Foreign direct investment in retail will not help farmers until APMC (Agricultural Produce Marketing Regulation) Act is reformed. “As long as you do not do that, farmers will not be able to get benefits from FDI in retail. You need to have competition in the market place. As of now, there is only mechanism where farmers can sell their produce,” S. Sivakumar, Chief Executive Officer of Agri Business Division of ITC, has said.

Talking to reporters on the sidelines of Food 360 conference organised by FICCI here on Monday, he said competition would improve efficiencies in the supply chain and help farmers get more income. “Till such time we carry out market reforms, it is only consumers in urban areas who will benefit from investment flows in the retail sector,” Sivakumar, who is also the Programme Chair of Food 360.

On the prospects for contract farming in the wake of FDI in retail, he said it was not a solution for all crops. “One should produce as required and one should not grow depending on the last year’s prices,” he said.

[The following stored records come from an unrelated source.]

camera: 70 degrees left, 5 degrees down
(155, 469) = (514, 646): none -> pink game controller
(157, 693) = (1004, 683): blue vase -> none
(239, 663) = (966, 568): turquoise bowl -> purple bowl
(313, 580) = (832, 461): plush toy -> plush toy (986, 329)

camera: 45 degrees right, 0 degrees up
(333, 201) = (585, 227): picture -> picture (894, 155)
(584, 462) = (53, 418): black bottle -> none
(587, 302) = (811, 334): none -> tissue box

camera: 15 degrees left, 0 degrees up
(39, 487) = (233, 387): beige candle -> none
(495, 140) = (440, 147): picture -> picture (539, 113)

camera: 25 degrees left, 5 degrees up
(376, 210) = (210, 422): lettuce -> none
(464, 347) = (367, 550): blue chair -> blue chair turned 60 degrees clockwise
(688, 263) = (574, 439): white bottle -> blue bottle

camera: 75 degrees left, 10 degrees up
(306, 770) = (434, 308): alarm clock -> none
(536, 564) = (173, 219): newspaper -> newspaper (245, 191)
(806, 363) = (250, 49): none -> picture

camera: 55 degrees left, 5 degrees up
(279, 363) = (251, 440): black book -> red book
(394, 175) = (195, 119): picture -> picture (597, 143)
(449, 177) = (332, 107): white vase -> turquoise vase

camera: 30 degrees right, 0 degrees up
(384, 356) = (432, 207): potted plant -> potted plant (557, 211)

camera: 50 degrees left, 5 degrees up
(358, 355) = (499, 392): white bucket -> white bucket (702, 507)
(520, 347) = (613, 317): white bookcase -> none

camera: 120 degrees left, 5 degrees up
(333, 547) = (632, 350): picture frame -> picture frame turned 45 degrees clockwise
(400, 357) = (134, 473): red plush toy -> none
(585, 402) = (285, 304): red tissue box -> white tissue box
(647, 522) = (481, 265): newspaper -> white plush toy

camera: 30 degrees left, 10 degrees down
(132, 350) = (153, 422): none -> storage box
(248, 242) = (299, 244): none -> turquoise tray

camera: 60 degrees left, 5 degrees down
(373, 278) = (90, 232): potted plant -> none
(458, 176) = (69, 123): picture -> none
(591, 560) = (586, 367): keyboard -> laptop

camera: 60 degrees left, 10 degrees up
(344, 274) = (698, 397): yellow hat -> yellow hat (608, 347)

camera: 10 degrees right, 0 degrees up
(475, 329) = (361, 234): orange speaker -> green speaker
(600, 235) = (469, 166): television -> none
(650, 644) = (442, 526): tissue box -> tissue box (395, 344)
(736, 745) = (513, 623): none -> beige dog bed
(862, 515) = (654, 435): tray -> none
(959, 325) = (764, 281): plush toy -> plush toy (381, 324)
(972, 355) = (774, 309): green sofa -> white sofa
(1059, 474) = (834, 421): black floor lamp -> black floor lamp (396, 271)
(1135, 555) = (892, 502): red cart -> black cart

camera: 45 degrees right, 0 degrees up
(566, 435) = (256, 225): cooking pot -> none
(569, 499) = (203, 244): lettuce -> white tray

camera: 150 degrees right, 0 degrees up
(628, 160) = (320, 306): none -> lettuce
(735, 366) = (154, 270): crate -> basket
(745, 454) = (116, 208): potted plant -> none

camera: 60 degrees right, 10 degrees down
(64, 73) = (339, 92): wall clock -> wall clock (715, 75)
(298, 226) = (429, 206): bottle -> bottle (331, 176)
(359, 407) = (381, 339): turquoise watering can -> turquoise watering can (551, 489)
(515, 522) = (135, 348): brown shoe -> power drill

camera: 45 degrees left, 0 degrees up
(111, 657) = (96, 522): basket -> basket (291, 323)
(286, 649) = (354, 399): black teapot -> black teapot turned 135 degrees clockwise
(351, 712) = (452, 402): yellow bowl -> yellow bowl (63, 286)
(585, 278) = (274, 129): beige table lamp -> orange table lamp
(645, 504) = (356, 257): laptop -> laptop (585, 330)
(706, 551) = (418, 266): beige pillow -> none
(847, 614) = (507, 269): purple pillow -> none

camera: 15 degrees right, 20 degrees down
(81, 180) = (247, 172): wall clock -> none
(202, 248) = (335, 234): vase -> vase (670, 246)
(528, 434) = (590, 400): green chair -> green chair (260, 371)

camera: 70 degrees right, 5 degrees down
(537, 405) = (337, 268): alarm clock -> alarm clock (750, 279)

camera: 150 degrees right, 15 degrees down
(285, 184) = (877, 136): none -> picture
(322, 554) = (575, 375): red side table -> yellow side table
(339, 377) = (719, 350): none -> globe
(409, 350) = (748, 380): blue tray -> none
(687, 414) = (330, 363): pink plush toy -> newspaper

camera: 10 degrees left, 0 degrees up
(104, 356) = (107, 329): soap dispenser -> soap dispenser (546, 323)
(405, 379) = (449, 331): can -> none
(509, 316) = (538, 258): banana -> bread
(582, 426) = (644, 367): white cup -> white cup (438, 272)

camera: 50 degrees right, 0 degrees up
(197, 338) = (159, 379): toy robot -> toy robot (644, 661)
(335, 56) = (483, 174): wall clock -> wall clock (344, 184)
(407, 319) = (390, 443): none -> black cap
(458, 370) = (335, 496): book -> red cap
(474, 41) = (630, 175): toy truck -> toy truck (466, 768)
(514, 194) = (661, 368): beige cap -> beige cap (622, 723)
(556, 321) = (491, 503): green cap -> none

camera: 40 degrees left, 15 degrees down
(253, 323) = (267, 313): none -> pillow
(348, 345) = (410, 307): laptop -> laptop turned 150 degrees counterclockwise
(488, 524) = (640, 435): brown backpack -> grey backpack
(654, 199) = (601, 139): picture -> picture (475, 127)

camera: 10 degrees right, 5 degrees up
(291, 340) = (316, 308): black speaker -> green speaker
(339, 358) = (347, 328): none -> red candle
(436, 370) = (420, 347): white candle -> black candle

With regard to processing, he said there was need for improved technologies. “It is not viable to set up processing unit for a particular produce. We should evolve methods that ensure major part of processing of several farm crops. You can have additional investment to take care of crop-specific processing,” he said.

The second edition of the two-day Food 360 conference will focus on productivity and reducing costs in farming sector.

J.A. Chowdary, the Conference Chair, said FICCI would hold this conference annually to provide a platform to various stakeholders. Andhra Pradesh Governor E. S.L. Narasimhan inaugurated the meet.